EXERCISE AIM ▸
From the listing below, extract every line containing "summary".

Content starts

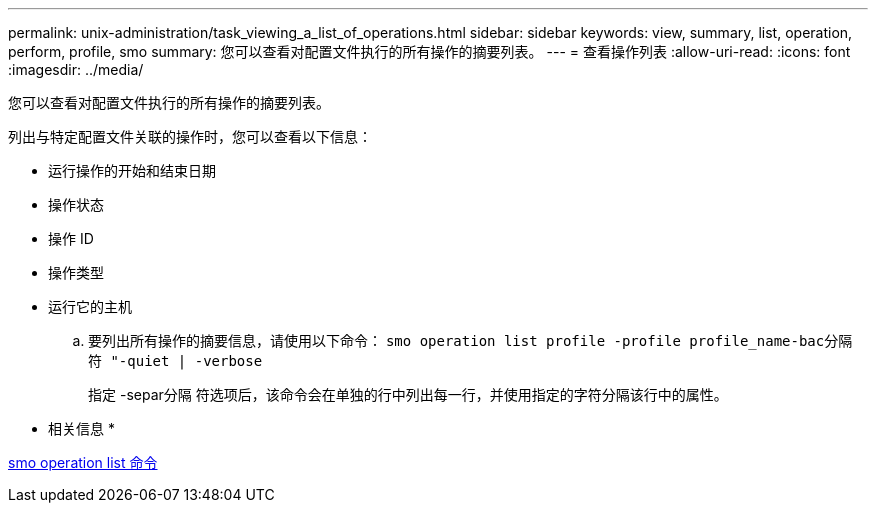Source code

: ---
permalink: unix-administration/task_viewing_a_list_of_operations.html 
sidebar: sidebar 
keywords: view, summary, list, operation, perform, profile, smo 
summary: 您可以查看对配置文件执行的所有操作的摘要列表。 
---
= 查看操作列表
:allow-uri-read: 
:icons: font
:imagesdir: ../media/


[role="lead"]
您可以查看对配置文件执行的所有操作的摘要列表。

列出与特定配置文件关联的操作时，您可以查看以下信息：

* 运行操作的开始和结束日期
* 操作状态
* 操作 ID
* 操作类型
* 运行它的主机
+
.. 要列出所有操作的摘要信息，请使用以下命令： `smo operation list profile -profile profile_name-bac分隔 符 "-quiet | -verbose`
+
指定 -separ分隔 符选项后，该命令会在单独的行中列出每一行，并使用指定的字符分隔该行中的属性。





* 相关信息 *

xref:reference_the_smosmsapoperation_list_command.adoc[smo operation list 命令]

Content ends

RESPONSE FOR THIS EXERCISE ▸
keywords: view, summary, list, operation, perform, profile, smo 
summary: 您可以查看对配置文件执行的所有操作的摘要列表。 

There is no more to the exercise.